What this exercise needs is every entry restated as written, with no pictures.
** RECORDS SHOWN follows **
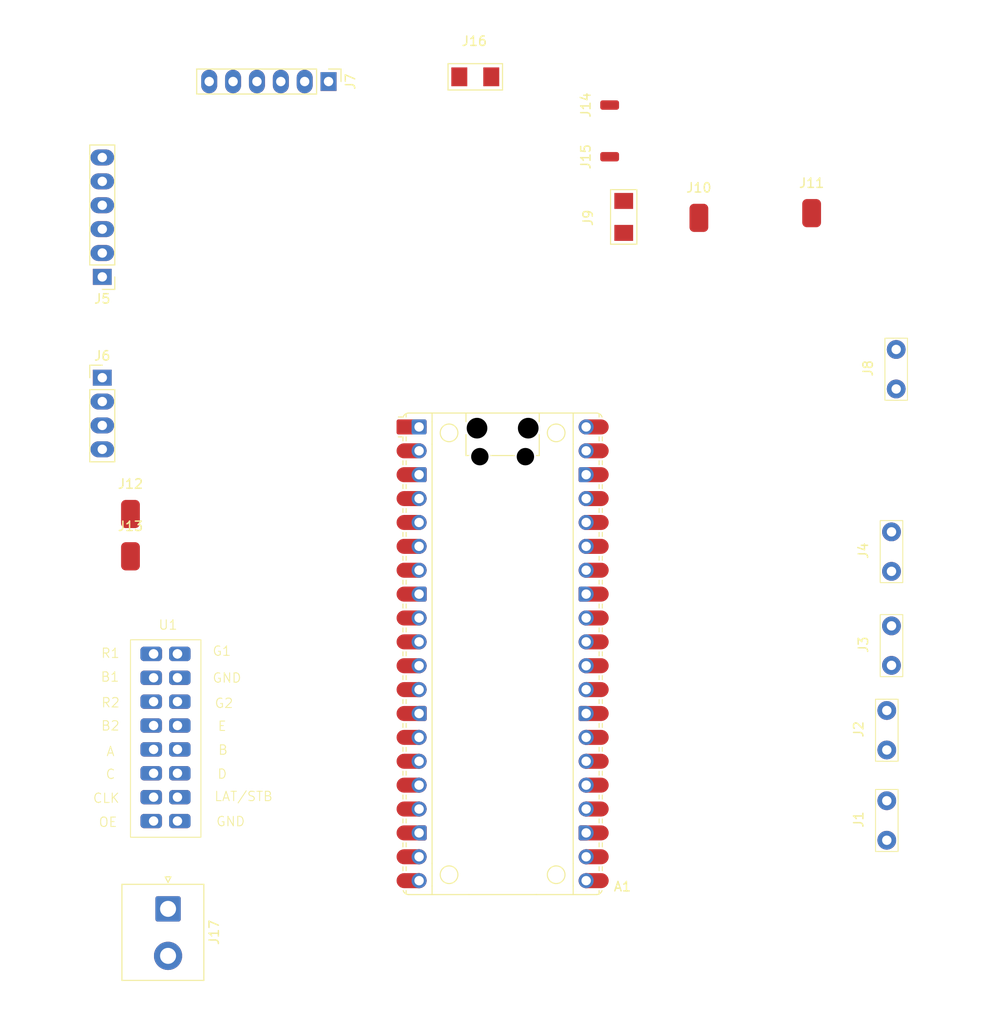
<source format=kicad_pcb>
(kicad_pcb
	(version 20240108)
	(generator "pcbnew")
	(generator_version "8.0")
	(general
		(thickness 1.6)
		(legacy_teardrops no)
	)
	(paper "A4")
	(layers
		(0 "F.Cu" signal)
		(31 "B.Cu" signal)
		(32 "B.Adhes" user "B.Adhesive")
		(33 "F.Adhes" user "F.Adhesive")
		(34 "B.Paste" user)
		(35 "F.Paste" user)
		(36 "B.SilkS" user "B.Silkscreen")
		(37 "F.SilkS" user "F.Silkscreen")
		(38 "B.Mask" user)
		(39 "F.Mask" user)
		(40 "Dwgs.User" user "User.Drawings")
		(41 "Cmts.User" user "User.Comments")
		(42 "Eco1.User" user "User.Eco1")
		(43 "Eco2.User" user "User.Eco2")
		(44 "Edge.Cuts" user)
		(45 "Margin" user)
		(46 "B.CrtYd" user "B.Courtyard")
		(47 "F.CrtYd" user "F.Courtyard")
		(48 "B.Fab" user)
		(49 "F.Fab" user)
		(50 "User.1" user)
		(51 "User.2" user)
		(52 "User.3" user)
		(53 "User.4" user)
		(54 "User.5" user)
		(55 "User.6" user)
		(56 "User.7" user)
		(57 "User.8" user)
		(58 "User.9" user)
	)
	(setup
		(pad_to_mask_clearance 0)
		(allow_soldermask_bridges_in_footprints no)
		(pcbplotparams
			(layerselection 0x00010fc_ffffffff)
			(plot_on_all_layers_selection 0x0000000_00000000)
			(disableapertmacros no)
			(usegerberextensions no)
			(usegerberattributes yes)
			(usegerberadvancedattributes yes)
			(creategerberjobfile yes)
			(dashed_line_dash_ratio 12.000000)
			(dashed_line_gap_ratio 3.000000)
			(svgprecision 4)
			(plotframeref no)
			(viasonmask no)
			(mode 1)
			(useauxorigin no)
			(hpglpennumber 1)
			(hpglpenspeed 20)
			(hpglpendiameter 15.000000)
			(pdf_front_fp_property_popups yes)
			(pdf_back_fp_property_popups yes)
			(dxfpolygonmode yes)
			(dxfimperialunits yes)
			(dxfusepcbnewfont yes)
			(psnegative no)
			(psa4output no)
			(plotreference yes)
			(plotvalue yes)
			(plotfptext yes)
			(plotinvisibletext no)
			(sketchpadsonfab no)
			(subtractmaskfromsilk no)
			(outputformat 1)
			(mirror no)
			(drillshape 1)
			(scaleselection 1)
			(outputdirectory "")
		)
	)
	(net 0 "")
	(net 1 "+3.3V")
	(net 2 "GND")
	(net 3 "GPIO28_SPI1 RX")
	(net 4 "unconnected-(A1-AGND-Pad33)")
	(net 5 "Net-(A1-GPIO20)")
	(net 6 "unconnected-(A1-3V3_EN-Pad37)")
	(net 7 "SCL")
	(net 8 "Net-(A1-GPIO5)")
	(net 9 "Net-(A1-GPIO16)")
	(net 10 "Net-(A1-GPIO8)")
	(net 11 "Net-(A1-GPIO14)")
	(net 12 "Net-(A1-GPIO21)")
	(net 13 "Net-(A1-GPIO13)")
	(net 14 "Net-(J8-Pin_2)")
	(net 15 "Net-(A1-GPIO4)")
	(net 16 "unconnected-(A1-ADC_VREF-Pad35)")
	(net 17 "ADC0")
	(net 18 "Net-(A1-GPIO15)")
	(net 19 "Net-(A1-GPIO17)")
	(net 20 "Net-(A1-GPIO0)")
	(net 21 "SDA")
	(net 22 "unconnected-(A1-VBUS-Pad40)")
	(net 23 "Net-(A1-GPIO18)")
	(net 24 "Net-(A1-GPIO22)")
	(net 25 "GPIO27_SPI1 TX")
	(net 26 "Net-(A1-GPIO19)")
	(net 27 "unconnected-(A1-RUN-Pad30)")
	(net 28 "Net-(A1-GPIO9)")
	(net 29 "Net-(A1-GPIO3)")
	(net 30 "unconnected-(A1-GPIO1-Pad2)")
	(net 31 "Net-(A1-GPIO2)")
	(net 32 "Net-(A1-GPIO10)")
	(net 33 "Net-(A1-GPIO12)")
	(net 34 "Net-(A1-GPIO11)")
	(net 35 "unconnected-(J5-SDO-Pad1)")
	(net 36 "unconnected-(J5-CSB-Pad2)")
	(net 37 "unconnected-(U1-E-Pad12)")
	(net 38 "unconnected-(U1-GND-Pad10)")
	(net 39 "Net-(J8-Pin_1)")
	(net 40 "-BATT")
	(net 41 "+BATT")
	(net 42 "+5V")
	(net 43 "Net-(J14-Pin_1)")
	(footprint "My_Library:buttons_solder_pins" (layer "F.Cu") (at 191.5 119 90))
	(footprint "Connector_Wire:SolderWirePad_1x01_SMD_1x2mm" (layer "F.Cu") (at 162 42 90))
	(footprint "My_Library:solder_pads_2" (layer "F.Cu") (at 147.6 39))
	(footprint "Connector_Wire:SolderWirePad_1x01_SMD_1x2mm" (layer "F.Cu") (at 162 47.5 90))
	(footprint "Connector_PinHeader_2.54mm:PinHeader_1x06_P2.54mm_Vertical" (layer "F.Cu") (at 108 60.28 180))
	(footprint "Connector_JST:JST_NV_B02P-NV_1x02_P5.00mm_Vertical" (layer "F.Cu") (at 115 127.5 -90))
	(footprint "Connector_PinHeader_2.54mm:PinHeader_1x06_P2.54mm_Vertical" (layer "F.Cu") (at 132.08 39.5 -90))
	(footprint "My_Library:SolderWirePad_big" (layer "F.Cu") (at 171.5 53.6))
	(footprint "My_Library:hub75" (layer "F.Cu") (at 115 95.3))
	(footprint "My_Library:solder_pads_2" (layer "F.Cu") (at 163.5 54 90))
	(footprint "My_Library:buttons_solder_pins" (layer "F.Cu") (at 192 100.4 90))
	(footprint "My_Library:buttons_solder_pins" (layer "F.Cu") (at 192.5 71 90))
	(footprint "My_Library:buttons_solder_pins" (layer "F.Cu") (at 191.5 109.4 90))
	(footprint "My_Library:SolderWirePad_big" (layer "F.Cu") (at 183.5 53.1))
	(footprint "My_Library:SolderWirePad_big" (layer "F.Cu") (at 111 85.1))
	(footprint "Module_RaspberryPi_Pico:RaspberryPi_Pico_Common" (layer "F.Cu") (at 150.61 100.37))
	(footprint "My_Library:buttons_solder_pins" (layer "F.Cu") (at 192 90.4 90))
	(footprint "Connector_PinHeader_2.54mm:PinHeader_1x04_P2.54mm_Vertical" (layer "F.Cu") (at 108 71))
	(footprint "My_Library:SolderWirePad_big" (layer "F.Cu") (at 111 89.6))
)

</source>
** End of RECORDS SHOWN **
→ WRITTEN SOLUTION:
<source format=kicad_pcb>
(kicad_pcb
	(version 20240108)
	(generator "pcbnew")
	(generator_version "8.0")
	(general
		(thickness 1.6)
		(legacy_teardrops no)
	)
	(paper "A4")
	(layers
		(0 "F.Cu" signal)
		(31 "B.Cu" signal)
		(32 "B.Adhes" user "B.Adhesive")
		(33 "F.Adhes" user "F.Adhesive")
		(34 "B.Paste" user)
		(35 "F.Paste" user)
		(36 "B.SilkS" user "B.Silkscreen")
		(37 "F.SilkS" user "F.Silkscreen")
		(38 "B.Mask" user)
		(39 "F.Mask" user)
		(40 "Dwgs.User" user "User.Drawings")
		(41 "Cmts.User" user "User.Comments")
		(42 "Eco1.User" user "User.Eco1")
		(43 "Eco2.User" user "User.Eco2")
		(44 "Edge.Cuts" user)
		(45 "Margin" user)
		(46 "B.CrtYd" user "B.Courtyard")
		(47 "F.CrtYd" user "F.Courtyard")
		(48 "B.Fab" user)
		(49 "F.Fab" user)
		(50 "User.1" user)
		(51 "User.2" user)
		(52 "User.3" user)
		(53 "User.4" user)
		(54 "User.5" user)
		(55 "User.6" user)
		(56 "User.7" user)
		(57 "User.8" user)
		(58 "User.9" user)
	)
	(setup
		(pad_to_mask_clearance 0)
		(allow_soldermask_bridges_in_footprints no)
		(pcbplotparams
			(layerselection 0x00010fc_ffffffff)
			(plot_on_all_layers_selection 0x0000000_00000000)
			(disableapertmacros no)
			(usegerberextensions no)
			(usegerberattributes yes)
			(usegerberadvancedattributes yes)
			(creategerberjobfile yes)
			(dashed_line_dash_ratio 12.000000)
			(dashed_line_gap_ratio 3.000000)
			(svgprecision 4)
			(plotframeref no)
			(viasonmask no)
			(mode 1)
			(useauxorigin no)
			(hpglpennumber 1)
			(hpglpenspeed 20)
			(hpglpendiameter 15.000000)
			(pdf_front_fp_property_popups yes)
			(pdf_back_fp_property_popups yes)
			(dxfpolygonmode yes)
			(dxfimperialunits yes)
			(dxfusepcbnewfont yes)
			(psnegative no)
			(psa4output no)
			(plotreference yes)
			(plotvalue yes)
			(plotfptext yes)
			(plotinvisibletext no)
			(sketchpadsonfab no)
			(subtractmaskfromsilk no)
			(outputformat 1)
			(mirror no)
			(drillshape 1)
			(scaleselection 1)
			(outputdirectory "")
		)
	)
	(net 0 "")
	(net 1 "+3.3V")
	(net 2 "GND")
	(net 3 "GPIO28_SPI1 RX")
	(net 4 "unconnected-(A1-AGND-Pad33)")
	(net 5 "Net-(A1-GPIO20)")
	(net 6 "unconnected-(A1-3V3_EN-Pad37)")
	(net 7 "SCL")
	(net 8 "Net-(A1-GPIO5)")
	(net 9 "Net-(A1-GPIO16)")
	(net 10 "Net-(A1-GPIO8)")
	(net 11 "Net-(A1-GPIO14)")
	(net 12 "Net-(A1-GPIO21)")
	(net 13 "Net-(A1-GPIO13)")
	(net 14 "Net-(J8-Pin_2)")
	(net 15 "Net-(A1-GPIO4)")
	(net 16 "unconnected-(A1-ADC_VREF-Pad35)")
	(net 17 "ADC0")
	(net 18 "Net-(A1-GPIO15)")
	(net 19 "Net-(A1-GPIO17)")
	(net 20 "Net-(A1-GPIO0)")
	(net 21 "SDA")
	(net 22 "unconnected-(A1-VBUS-Pad40)")
	(net 23 "Net-(A1-GPIO18)")
	(net 24 "Net-(A1-GPIO22)")
	(net 25 "GPIO27_SPI1 TX")
	(net 26 "Net-(A1-GPIO19)")
	(net 27 "unconnected-(A1-RUN-Pad30)")
	(net 28 "Net-(A1-GPIO9)")
	(net 29 "Net-(A1-GPIO3)")
	(net 30 "unconnected-(A1-GPIO1-Pad2)")
	(net 31 "Net-(A1-GPIO2)")
	(net 32 "Net-(A1-GPIO10)")
	(net 33 "Net-(A1-GPIO12)")
	(net 34 "Net-(A1-GPIO11)")
	(net 35 "unconnected-(J5-SDO-Pad1)")
	(net 36 "unconnected-(J5-CSB-Pad2)")
	(net 37 "unconnected-(U1-E-Pad12)")
	(net 38 "unconnected-(U1-GND-Pad10)")
	(net 39 "Net-(J8-Pin_1)")
	(net 40 "-BATT")
	(net 41 "+BATT")
	(net 42 "+5V")
	(net 43 "Net-(J14-Pin_1)")
	(footprint "My_Library:buttons_solder_pins" (layer "F.Cu") (at 191.5 119 90))
	(footprint "Connector_Wire:SolderWirePad_1x01_SMD_1x2mm" (layer "F.Cu") (at 162 42 90))
	(footprint "My_Library:solder_pads_2" (layer "F.Cu") (at 147.6 39))
	(footprint "Connector_Wire:SolderWirePad_1x01_SMD_1x2mm" (layer "F.Cu") (at 162 47.5 90))
	(footprint "Connector_PinHeader_2.54mm:PinHeader_1x06_P2.54mm_Vertical" (layer "F.Cu") (at 108 60.28 180))
	(footprint "Connector_JST:JST_NV_B02P-NV_1x02_P5.00mm_Vertical" (layer "F.Cu") (at 115 127.5 -90))
	(footprint "Connector_PinHeader_2.54mm:PinHeader_1x06_P2.54mm_Vertical" (layer "F.Cu") (at 132.08 39.5 -90))
	(footprint "My_Library:SolderWirePad_big" (layer "F.Cu") (at 171.5 53.6))
	(footprint "My_Library:hub75" (layer "F.Cu") (at 115 95.3))
	(footprint "My_Library:solder_pads_2" (layer "F.Cu") (at 163.5 54 90))
	(footprint "My_Library:buttons_solder_pins" (layer "F.Cu") (at 192 100.4 90))
	(footprint "My_Library:buttons_solder_pins" (layer "F.Cu") (at 192.5 71 90))
	(footprint "My_Library:buttons_solder_pins" (layer "F.Cu") (at 191.5 109.4 90))
	(footprint "My_Library:SolderWirePad_big" (layer "F.Cu") (at 183.5 53.1))
	(footprint "My_Library:SolderWirePad_big" (layer "F.Cu") (at 111 85.1))
	(footprint "Module_RaspberryPi_Pico:RaspberryPi_Pico_Common" (layer "F.Cu") (at 150.61 100.37))
	(footprint "My_Library:buttons_solder_pins" (layer "F.Cu") (at 192 90.4 90))
	(footprint "Connector_PinHeader_2.54mm:PinHeader_1x04_P2.54mm_Vertical" (layer "F.Cu") (at 108 71))
	(footprint "My_Library:SolderWirePad_big" (layer "F.Cu") (at 111 89.6))
)

</source>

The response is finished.